The recent prisoner swap was welcomed by Western countries, human rights organizations, and the United Nations.

US President Joe Biden and Secretary of State Antony Blinken expressed gratitude to Ankara for its role in the prisoner swap, which was coordinated and executed by Turkish intelligence.

US State Department Deputy Spokesman Vedant Patel praised Turkiye’s role as a vital partner and ally, expressing gratitude for Turkiye’s involvement in the swap deal.

UN spokesman Stephane Dujarric, asked about the swap, said: “We welcome the fact that an agreement was possible and that it was achieved between different parties.”

Turkiye’s Communications Director Fahrettin Altun said that “in the current period of heightened tensions in the region, Turkiye continues to contribute to peace and stability on the international stage under the leadership of President Recep Tayyip Erdogan.”

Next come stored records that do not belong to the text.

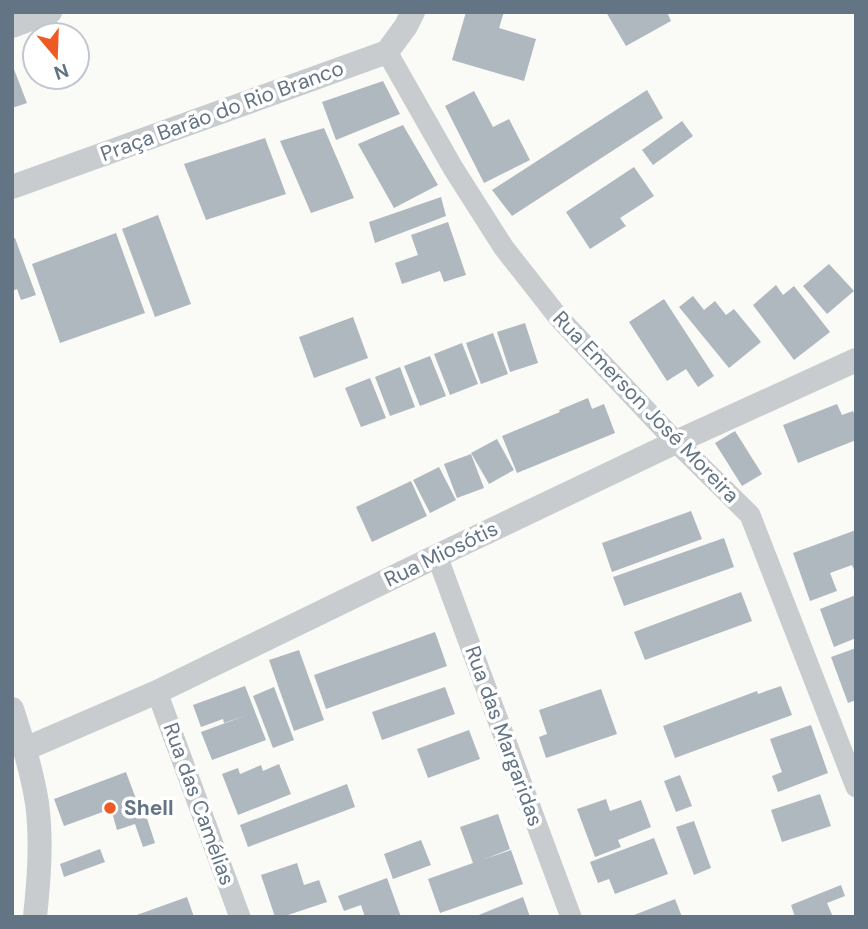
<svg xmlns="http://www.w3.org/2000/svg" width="868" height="929" font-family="'DM Sans',sans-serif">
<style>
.building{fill:#b0b8bf}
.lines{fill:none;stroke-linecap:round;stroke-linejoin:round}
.minor{stroke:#c8cccf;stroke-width:21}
.tertiary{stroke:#c8cccf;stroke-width:24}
.poi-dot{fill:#ee5a23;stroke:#fff;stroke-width:2.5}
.labels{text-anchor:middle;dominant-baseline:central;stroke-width:7;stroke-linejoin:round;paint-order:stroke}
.street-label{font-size:21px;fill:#637484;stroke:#fff}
.poi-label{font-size:21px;font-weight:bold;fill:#637484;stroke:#fff;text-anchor:start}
</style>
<rect width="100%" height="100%" fill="#fafaf7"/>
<g class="building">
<polygon points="466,12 504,12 499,28 536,39 524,81 452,60"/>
<polygon points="606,12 667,12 671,21 626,46"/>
<polygon points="12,64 27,103 12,108"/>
<polygon points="383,81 400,114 336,140 322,102"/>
<polygon points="647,90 663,118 512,216 492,190"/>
<polygon points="474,91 493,127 509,119 530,160 484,183 445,106"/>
<polygon points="682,121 693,136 653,165 642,150"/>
<polygon points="403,125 438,185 394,208 358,144"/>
<polygon points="324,128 354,198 311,213 280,141"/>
<polygon points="265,138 286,194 206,220 184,164"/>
<polygon points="634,167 654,196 620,218 626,226 590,249 566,212"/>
<polygon points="441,197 446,216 375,243 369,222"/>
<polygon points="158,215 191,304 155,317 122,229"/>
<polygon points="448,222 466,275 444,282 440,271 402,284 395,263 418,255 411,235"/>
<polygon points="116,233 145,313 60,343 32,264"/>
<polygon points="15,238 36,295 21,300 17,289 12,291 12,239"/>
<polygon points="829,264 854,291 827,314 803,286"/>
<polygon points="776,285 783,295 794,286 830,332 794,360 753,305"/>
<polygon points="693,296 704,310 715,301 726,315 734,309 761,342 729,368 679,307"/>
<polygon points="664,299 714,376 698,387 686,369 667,381 629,322"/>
<polygon points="353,317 368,358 314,378 299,337"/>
<polygon points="525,323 538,363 510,372 497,332"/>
<polygon points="493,333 508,374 481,384 466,343"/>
<polygon points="462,343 478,384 450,395 434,354"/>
<polygon points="430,356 446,396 420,406 404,366"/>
<polygon points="400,367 415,407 390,416 375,377"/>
<polygon points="370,378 386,418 361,427 345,388"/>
<polygon points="588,398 592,409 604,404 615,433 517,473 502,436 560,412 559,410"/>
<polygon points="837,404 842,415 853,411 856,419 856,440 798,463 783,425"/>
<polygon points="735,431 762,474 742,486 715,443"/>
<polygon points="497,439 514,470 489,484 471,453"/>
<polygon points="471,454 484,488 457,498 444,464"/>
<polygon points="439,467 456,500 430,513 413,480"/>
<polygon points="411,481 427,516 372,542 356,507"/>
<polygon points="691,511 702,539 612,572 602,543"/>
<polygon points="856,530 856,574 852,565 830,573 837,591 810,601 793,553"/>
<polygon points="724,538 734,567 624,606 613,577"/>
<polygon points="741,592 752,621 645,660 634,632"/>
<polygon points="856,595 856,638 834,647 820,609"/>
<polygon points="435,632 447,666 326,709 314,675"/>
<polygon points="856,648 856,700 848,703 831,657"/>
<polygon points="299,650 324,720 294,731 269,660"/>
<polygon points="245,686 266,740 212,760 201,732 247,715 224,723 223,719 201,727 193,705"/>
<polygon points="781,686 792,715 675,758 663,726 757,691 758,694"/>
<polygon points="274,687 294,740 273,748 253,696"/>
<polygon points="445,687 455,714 382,740 372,712"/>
<polygon points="601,689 617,734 546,758 539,737 547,734 539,710"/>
<polygon points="811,725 828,773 778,792 772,776 782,772 770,739"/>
<polygon points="469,730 480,759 428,778 417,749"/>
<polygon points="279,764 291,794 238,815 222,774 238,768 240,774 261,765 263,771"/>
<polygon points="126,772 136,799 140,797 155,843 143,847 135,824 117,830 111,809 64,826 54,799"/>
<polygon points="680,775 692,806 676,812 664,781"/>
<polygon points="347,784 355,807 248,847 240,825"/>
<polygon points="820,794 831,826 782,842 771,810"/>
<polygon points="606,799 610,811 641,800 651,827 618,840 621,847 595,857 577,809"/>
<polygon points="498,814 510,849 485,859 511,850 523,884 440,913 428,879 473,863 460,827"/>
<polygon points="694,821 711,868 694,875 676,827"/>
<polygon points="654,838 668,874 615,894 609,879 598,883 590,862"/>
<polygon points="421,840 431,865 393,879 384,854"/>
<polygon points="100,849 105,862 64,877 60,864"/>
<polygon points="297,863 304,885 319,880 327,902 282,917 275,917 261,875"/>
<polygon points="387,878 401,917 365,917 361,905 344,911 338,896"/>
<polygon points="841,885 845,896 827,903 833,917 795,917 791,905"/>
<polygon points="187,897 194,917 134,917 134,916"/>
<polygon points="523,897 530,917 474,917"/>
<polygon points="675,899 682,917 629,917"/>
</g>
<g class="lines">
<g class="minor">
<polyline points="387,52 453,168 504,248 559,318 676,442 750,515 856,787"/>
<polyline points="437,556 571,917"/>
<polyline points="157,692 240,917"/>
</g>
<g class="tertiary">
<polyline points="12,26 50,12"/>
<polyline points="12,187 387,52 406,26 413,12"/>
<path d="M12 709C22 740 32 771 37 803 42 841 39 879 35 917"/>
<polyline points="25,749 157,692 437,556 676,442 856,360"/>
</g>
</g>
<circle class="poi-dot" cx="110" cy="808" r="7"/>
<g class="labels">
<g class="street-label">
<text transform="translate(222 111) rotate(-20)">Praça Barão do Rio Branco</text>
<text transform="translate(646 407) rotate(46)">Rua Emerson José Moreira</text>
<text transform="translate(441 554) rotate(-26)">Rua Miosótis</text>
<text transform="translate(504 736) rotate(70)">Rua das Margaridas</text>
<text transform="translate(199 804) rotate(70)">Rua das Camélias</text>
</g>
<g class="poi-label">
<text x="124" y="808">Shell</text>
</g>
</g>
<rect width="868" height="929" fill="none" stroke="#637484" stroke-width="28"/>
<g transform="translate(56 56) rotate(161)"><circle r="33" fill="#ffffff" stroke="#c1c7ce" stroke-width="2"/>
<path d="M0-5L12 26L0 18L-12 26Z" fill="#ee5a23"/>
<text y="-10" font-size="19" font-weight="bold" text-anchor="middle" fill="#637484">N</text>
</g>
</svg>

“Turkiye has once again proven to be a powerful diplomatic force, distinguished by special partnerships with various countries in the world, and we are investing our capabilities in the service of peace and stability through effective cooperation with various international actors,” Altun added.

The Turkish official noted that “Turkiye facilitated the largest prisoner swap in recent memory and that Turkish intelligence had established channels for dialogue and mediation in this historic process that included some global adversaries.”

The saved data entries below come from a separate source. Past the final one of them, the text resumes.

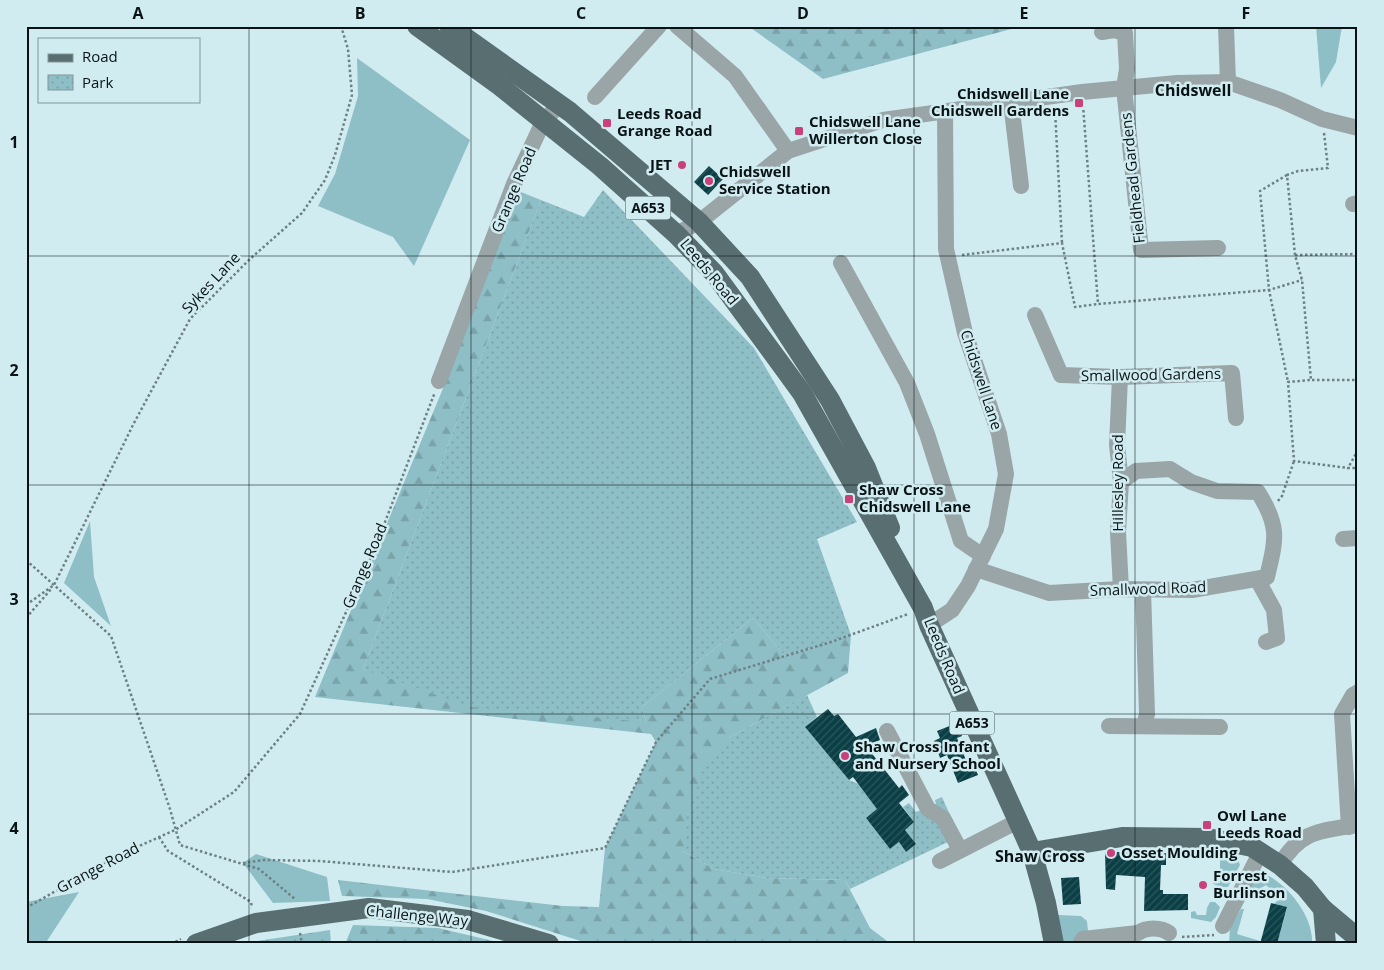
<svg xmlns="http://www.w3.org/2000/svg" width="1384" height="970" viewBox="0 0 1384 970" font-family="'Open Sans',sans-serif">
<defs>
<pattern id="forest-firs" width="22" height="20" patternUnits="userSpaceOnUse" patternTransform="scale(1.25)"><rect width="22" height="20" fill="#8ebec6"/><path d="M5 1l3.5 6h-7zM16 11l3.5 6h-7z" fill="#79a2a9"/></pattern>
<pattern id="park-dots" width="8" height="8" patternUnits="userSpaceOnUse" patternTransform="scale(1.25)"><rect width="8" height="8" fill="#8ebec6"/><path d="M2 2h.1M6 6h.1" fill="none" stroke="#79a2a9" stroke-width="1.8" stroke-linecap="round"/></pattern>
<pattern id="building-hatch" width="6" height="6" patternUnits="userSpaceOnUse" patternTransform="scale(1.25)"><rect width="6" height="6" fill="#0a3f46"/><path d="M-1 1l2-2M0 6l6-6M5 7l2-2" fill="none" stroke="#2c575d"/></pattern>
</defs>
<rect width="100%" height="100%" fill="#d1ecf1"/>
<g fill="#8ebec6">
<path d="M1316 26H1342L1336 62 1321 88Z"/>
<path d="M357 58 470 140 414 266 393 237 318 206 335 174 358 96Z"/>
<path d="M90 521 94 577 111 626 64 583Z"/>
<path d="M1190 846 1226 850 1236 855 1240 865 1228 887H1219L1212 883H1220V860L1211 859 1209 856H1190Z"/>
<path d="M256 854 327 877 330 901 273 903 243 863Z"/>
<path d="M1269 876C1290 888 1314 918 1312 944H1277L1287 908 1274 904 1280 898 1266 885 1255 892 1249 891V888L1257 880Z"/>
<path d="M79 892 45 944H26V902Z"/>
<path d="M1210 902H1215L1220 907 1216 917 1211 922 1191 918V912L1195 911 1197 915H1206L1207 908Z"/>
<path d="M1241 909H1244L1237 934 1260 941V944H1229L1230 927Z"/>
<path d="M1058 915 1081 916 1087 921 1088 931 1077 934 1075 944H1063Z"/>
</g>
<g fill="url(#forest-firs)">
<path d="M748 26H1023L823 79Z"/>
<path d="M516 190 541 200 363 669 646 722 642 707 753 618 785 656 851 635 848 673 730 737 683 851 714 869 767 878 845 880 870 928 891 944H590L486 911 427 899 342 896 338 880 563 906 599 907 605 848 656 742 651 734 315 697 444 386Z"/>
<path d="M353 925 438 928 506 944H426L395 941 345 944Z"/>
<path d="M330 930 331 944H237Z"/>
</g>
<g fill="url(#park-dots)">
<path d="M603 190 754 348 857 522 817 539 851 635 785 656 753 618 642 707 646 722 470 707 363 669 541 200 584 217Z"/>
<path d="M807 695 817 717 805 727 849 780 859 784 880 807 866 818 890 849 899 842 906 852 916 844 905 830 914 822 903 807 909 803 916 812 936 804 935 800 942 797 954 824 948 842 850 889 845 880 767 878 714 869 683 851 687 815 703 769 730 737Z"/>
</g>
<g fill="url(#building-hatch)">
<path d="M709 166 723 179 708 195 694 182Z"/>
<path d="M828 709 834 716 838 714 856 737 876 728 880 740 866 746 899 788 902 785 909 795 899 803 914 822 905 830 916 844 906 852 899 842 890 849 866 818 877 809 853 777 849 780 805 727Z"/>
<path d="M957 723 962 736 957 738 968 765 973 763 978 775 958 783 947 755 940 758 934 741 940 738 937 731Z"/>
<path d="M1115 850 1116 852 1166 853V865H1161L1160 890H1163V894H1188V910L1144 911 1145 877 1116 875 1115 890 1106 889 1105 852Z"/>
<path d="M1079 877 1081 904 1063 905 1061 878Z"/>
<path d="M1271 903 1287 907 1277 944H1260Z"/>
</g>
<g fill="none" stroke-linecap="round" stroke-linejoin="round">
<g stroke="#6d8083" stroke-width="2.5" stroke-dasharray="2.5 2.5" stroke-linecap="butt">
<path d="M1083 105 1098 304 1269 290 1302 280"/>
<path d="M1055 110 1062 243"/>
<path d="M1324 133 1328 168 1298 171 1287 175 1295 255 1302 280 1311 380 1288 382 1294 461 1348 468"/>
<path d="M1287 175 1260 191 1269 290 1288 382"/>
<path d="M962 255 1062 243 1075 307 1098 304"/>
<path d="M1295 255 1358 254"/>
<path d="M1312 380H1358"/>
<path d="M1358 450 1348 468H1358"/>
<path d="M1278 501 1282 496 1294 461"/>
<path d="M26 560 111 636 170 809 180 845 259 869 295 899"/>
<path d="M26 605 54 585 134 423 190 319 250 259 302 213 325 180 335 155 352 95 348 49 341 26"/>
<path d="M26 618 52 588"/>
<path d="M159 837 168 851 251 902 252 908"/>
<path d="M243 863 264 860 320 861 452 872 605 848 656 742 710 679 831 642 908 614"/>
<path d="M26 908 117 856 175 830 234 792 300 714 375 548 435 392"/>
<path d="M300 933 302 944"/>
<path d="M1182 937 1214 935"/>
<path d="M564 942 571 944"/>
<path d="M171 944 181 939"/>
</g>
<g stroke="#99a5a7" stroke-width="16">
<path d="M677 26 735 76 788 151"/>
<path d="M1226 26 1228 82"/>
<path d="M1102 32 1114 30 1125 33 1127 69 1124 88 1141 250 1218 248"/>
<path d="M595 97 659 26"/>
<path d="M1011 102 1021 186"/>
<path d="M1353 204 1358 203"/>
<path d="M676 234 699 222 788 151 883 120 1082 92 1177 83 1228 82 1280 100 1322 119 1358 128"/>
<path d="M841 263 907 383 927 434 961 541 983 556"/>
<path d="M1035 315 1061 375 1120 377 1232 373 1236 418"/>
<path d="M1120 377 1117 445 1121 482 1118 532 1121 589"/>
<path d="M439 381 514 184 543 122 559 105"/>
<path d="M1343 539 1358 538"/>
<path d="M976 569 1049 593 1121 589 1192 590 1267 577C1276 539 1280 527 1258 492L1217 491 1191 482 1170 469 1136 471 1121 482"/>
<path d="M1257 579 1274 610 1277 638 1266 642"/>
<path d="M1143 590 1147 714 1144 726"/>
<path d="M929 625 952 610 968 586 996 529 1006 474 999 434 965 333 946 249 945 112"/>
<path d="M1109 726 1220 727"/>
<path d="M887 731 928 809 943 818 960 850"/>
<path d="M1349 827 1342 714 1353 695 1358 692"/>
<path d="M940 861 1018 821"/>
<path d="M1280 865C1300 830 1321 831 1357 825"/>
<path d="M1223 926 1260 853"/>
<path d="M1080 944 1083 939 1138 933C1146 927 1161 927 1169 933"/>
</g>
<g stroke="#596e71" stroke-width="20">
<path d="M417 26 500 86 600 166 676 234 714 273 802 393 923 608 929 625 1032 852 1046 903 1054 944"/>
<path d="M449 26 570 112 699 222 750 277 830 400 866 468 890 528"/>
<path d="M1032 852 1122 837 1208 838 1252 847 1280 865 1305 887 1323 909 1354 935"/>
<path d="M1323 909 1326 944"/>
<path d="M196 944 256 923 369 908 468 920 549 944"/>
</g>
</g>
<path fill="none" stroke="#091315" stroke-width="1" stroke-opacity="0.55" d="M249 26V944M471 26V944M692 26V944M914 26V944M1135 26V944M26 256H1358M26 485H1358M26 714H1358"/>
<g fill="#ca4078" stroke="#d1ecf1" stroke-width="2">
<rect x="1074" y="98" width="10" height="10" rx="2.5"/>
<rect x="602" y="118" width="10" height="10" rx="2.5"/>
<rect x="794" y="126" width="10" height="10" rx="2.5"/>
<circle cx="682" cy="165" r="5"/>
<circle cx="709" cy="181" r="5"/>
<rect x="844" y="494" width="10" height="10" rx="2.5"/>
<circle cx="845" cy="756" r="5"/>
<rect x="1202" y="820" width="10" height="10" rx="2.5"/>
<circle cx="1111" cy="853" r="5"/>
<circle cx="1203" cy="885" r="5"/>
</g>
<g text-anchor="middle" stroke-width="5" stroke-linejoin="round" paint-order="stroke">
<g fill="#d1ecf1" stroke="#455457" stroke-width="1">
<rect x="625.5" y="196.5" width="45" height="23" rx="4"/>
<rect x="949.5" y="711.5" width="45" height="23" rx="4"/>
</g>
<g font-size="14" font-weight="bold" fill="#091315">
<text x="648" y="213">A653</text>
<text x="972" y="728">A653</text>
</g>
<g font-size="15" font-weight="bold" fill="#091315" stroke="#d1ecf1" text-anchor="start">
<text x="1069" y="99" text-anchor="end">Chidswell Lane<tspan x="1069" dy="17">Chidswell Gardens</tspan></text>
<text x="617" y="119">Leeds Road<tspan x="617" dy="17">Grange Road</tspan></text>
<text x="809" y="127">Chidswell Lane<tspan x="809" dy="17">Willerton Close</tspan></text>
<text x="672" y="170" text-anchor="end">JET</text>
<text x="719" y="177">Chidswell<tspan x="719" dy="17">Service Station</tspan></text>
<text x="859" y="495">Shaw Cross<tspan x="859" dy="17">Chidswell Lane</tspan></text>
<text x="855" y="752">Shaw Cross Infant<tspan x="855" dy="17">and Nursery School</tspan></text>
<text x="1217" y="821">Owl Lane<tspan x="1217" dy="17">Leeds Road</tspan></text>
<text x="1121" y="858">Osset Moulding</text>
<text x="1213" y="881">Forrest<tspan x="1213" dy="17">Burlinson</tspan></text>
</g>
<g font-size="15" fill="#091315" stroke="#d1ecf1">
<text transform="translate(1133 178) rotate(-96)" y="5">Fieldhead Gardens</text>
<text transform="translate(514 190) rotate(-67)" y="5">Grange Road</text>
<text transform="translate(709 272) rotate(50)" y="5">Leeds Road</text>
<text transform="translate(211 283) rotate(-47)" y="5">Sykes Lane</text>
<text transform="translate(1151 375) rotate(-1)" y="5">Smallwood Gardens</text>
<text transform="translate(981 380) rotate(72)" y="5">Chidswell Lane</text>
<text transform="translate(1118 483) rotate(-90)" y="5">Hillesley Road</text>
<text transform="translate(365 566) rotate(-67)" y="5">Grange Road</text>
<text transform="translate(1148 589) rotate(-2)" y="5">Smallwood Road</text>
<text transform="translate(944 656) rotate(67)" y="5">Leeds Road</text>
<text transform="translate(98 868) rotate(-28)" y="5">Grange Road</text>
<text transform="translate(417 916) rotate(6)" y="5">Challenge Way</text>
</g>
<g font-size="16" font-weight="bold" fill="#091315" stroke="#d1ecf1">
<text x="1193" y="96">Chidswell</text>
<text x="1040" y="862">Shaw Cross</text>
</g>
</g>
<rect width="1384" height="970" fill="none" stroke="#d1ecf1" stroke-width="55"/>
<rect x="38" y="38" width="162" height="65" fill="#d1ecf1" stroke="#819599"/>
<rect x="48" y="54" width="25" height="8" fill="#596e71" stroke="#819599"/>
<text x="82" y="62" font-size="15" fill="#091315">Road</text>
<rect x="48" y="75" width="25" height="15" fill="url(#park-dots)" stroke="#819599"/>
<text x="82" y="88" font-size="15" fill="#091315">Park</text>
<rect x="28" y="28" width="1328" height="914" fill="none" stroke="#091315" stroke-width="2"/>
<g font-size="16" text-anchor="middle" font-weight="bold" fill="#091315">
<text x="138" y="19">A</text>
<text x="360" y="19">B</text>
<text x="581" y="19">C</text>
<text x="803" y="19">D</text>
<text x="1024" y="19">E</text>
<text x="1246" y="19">F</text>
<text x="14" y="148">1</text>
<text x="14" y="376">2</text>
<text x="14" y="605">3</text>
<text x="14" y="834">4</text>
</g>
</svg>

In turn, political analyst Mahmoud Alloush told Al-Estiklal that “the historic East-West prisoner swap brokered by Ankara has marked the triumphant return of Turkish diplomacy onto the world stage, despite quarrels with its NATO allies.”

Regarding the extent to which this operation could open new horizons in the future for other operations, he indicated that “Turkiye is also attempting to act as a broker in African conflicts, as it is pushing for peace talks between Ethiopia and Somalia.”

“Turkiye’s diplomatic success extends beyond this operation, as Ankara has demonstrated its prowess through a series of effective mediations in recent years, including the Second Karabakh War in 2020 and the 2022 grain corridor agreement between Russia and Ukraine,” Mr. Alloush added.